Around 1970, Alexander Grothendieck, the greatest of all modern mathematicians and arguably the greatest mathematician of all time, announced — at the age of 42 — the official end of his research career. Another great mathematician once told me that he thought he knew why. Following two decades of discoveries and insights that, one after the other, stunned the mathematical world, Grothendieck had, for the first time, achieved an insight so unexpected and so consequential that he himself was stunned. Grothendieck had discovered his own mortality.
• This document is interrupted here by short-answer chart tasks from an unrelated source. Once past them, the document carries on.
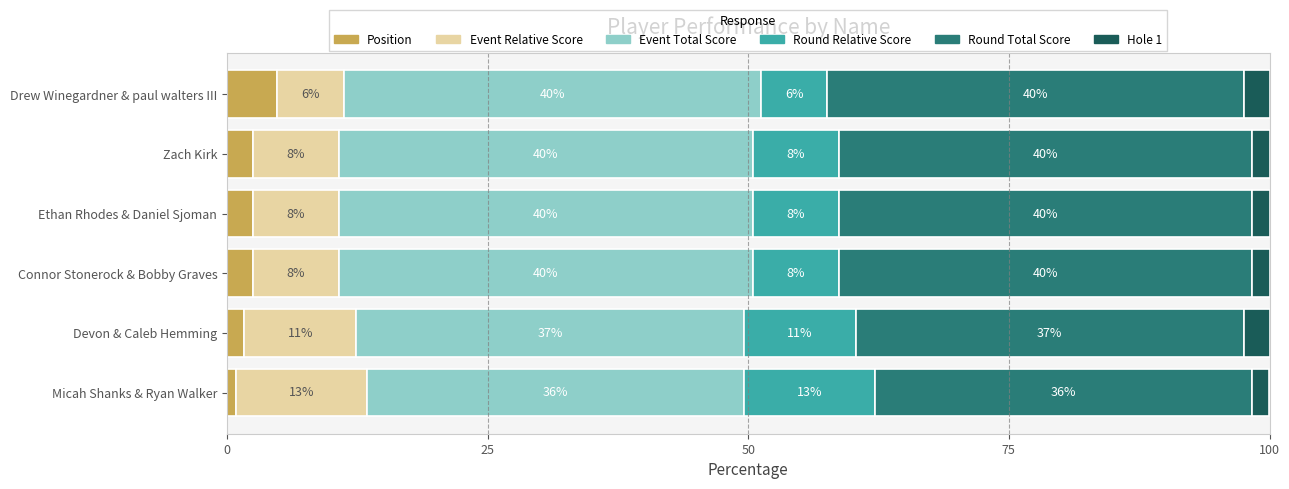

What position from the left is Drew Winegardner & paul walters III?

6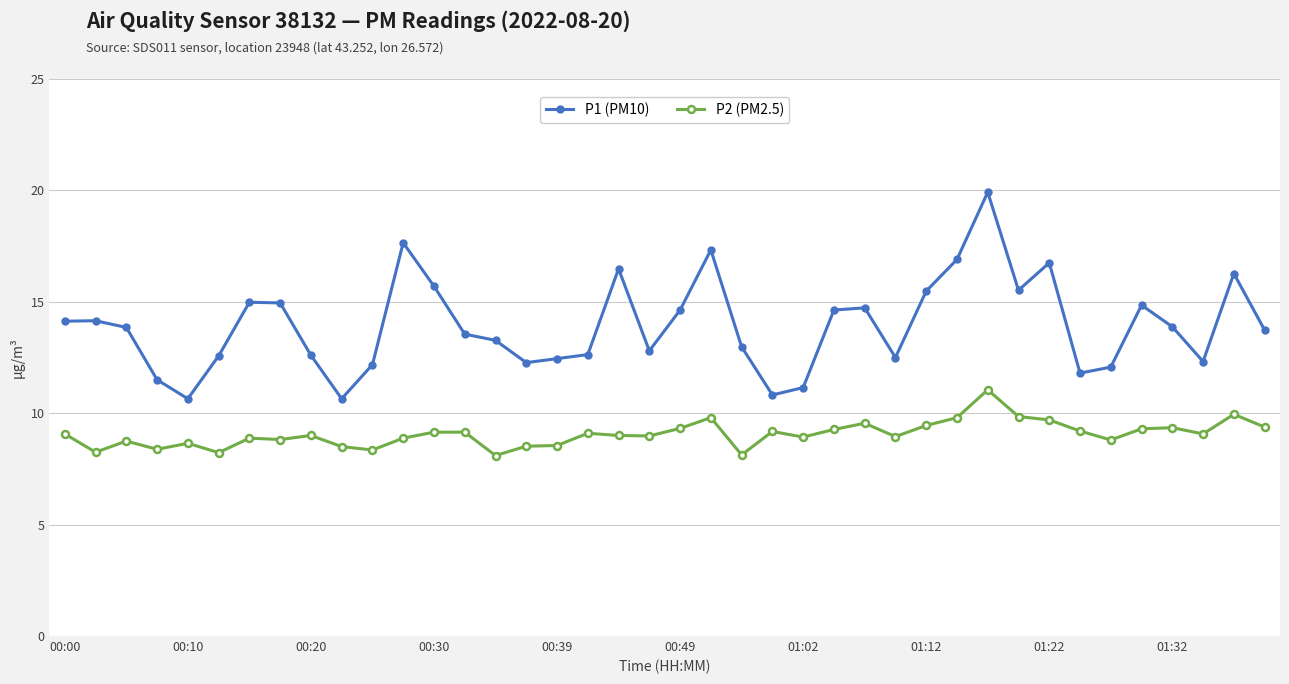

True or false: P1 (PM10) has more than 0 points higher than both neighbors.

True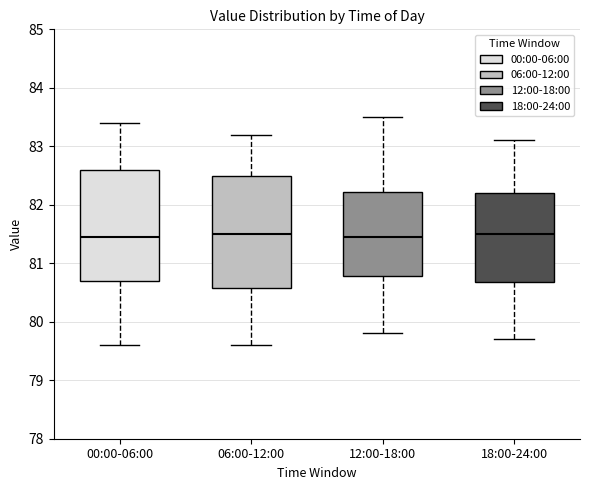

Where is the lower edge of the box for 00:00-06:00 on the y-axis? The values are not printed on the chart, so give them approximately, as read against the axis.

80.7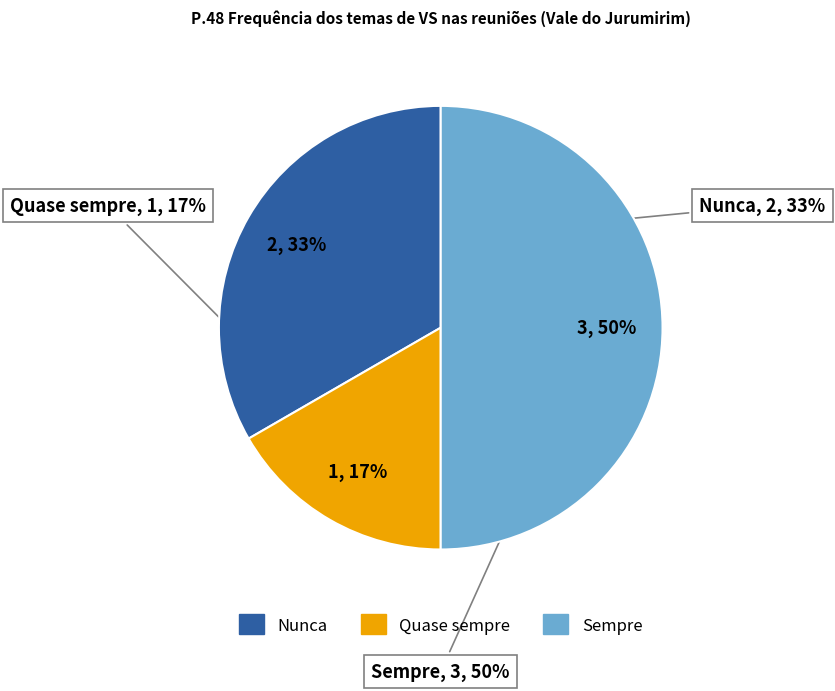

Does any single category account for the majority?

No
I am told that just a few hours ago, his vision proved accurate. But the notion of Grothendieck as a mortal seems hard to swallow. He dominated pure mathematics not just through the force of his ideas — ideas that seemed eons ahead of everyone else’s — but through the force of his personality. When, around 1960, he announced his audacious plan to solve the notoriously difficult Weil conjectures by first rewriting the foundations of geometry, dozens of superb mathematicians put the rest of their careers on hold to do their parts. The project’s final page count, including the twelve volumes known as SGA (Seminaire de Geometrie Algebrique) and the eight known as EGA (Elements de Geometrie Algebrique) approached 10,000 pages. The force and clarity of Grothendieck’s unique vision scream forth from nearly every one of those pages, demanding that the reader see the mathematical world in a new and completely original way — a perspective that has proved not just compelling, but unspeakably powerful.
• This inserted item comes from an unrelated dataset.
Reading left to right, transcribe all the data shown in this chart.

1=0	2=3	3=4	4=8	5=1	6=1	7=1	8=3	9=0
In Grothendieck, modesty would have been ridiculous, and he was never ridiculous. Here, in his own words — words that ring utterly true — is Grothendieck’s own assessment of how he stood apart (translated from French by Roy Lisker):
Most mathematicians take refuge within a specific conceptual framework, in a “Universe” which seemingly has been fixed for all time – basically the one they encountered “ready-made” at the time when they did their studies. They may be compared to the heirs of a beautiful and capacious mansion in which all the installations and interior decorating have already been done, with its living-rooms , its kitchens, its studios, its cookery and cutlery, with everything in short, one needs to make or cook whatever one wishes. How this mansion has been constructed, laboriously over generations, and how and why this or that tool has been invented (as opposed to others which were not), why the rooms are disposed in just this fashion and not another – these are the kinds of questions which the heirs don’t dream of asking . It’s their “Universe”, it’s been given once and for all! It impresses one by virtue of its greatness, (even though one rarely makes the tour of all the rooms) yet at the same time by its familiarity, and, above all, with its immutability.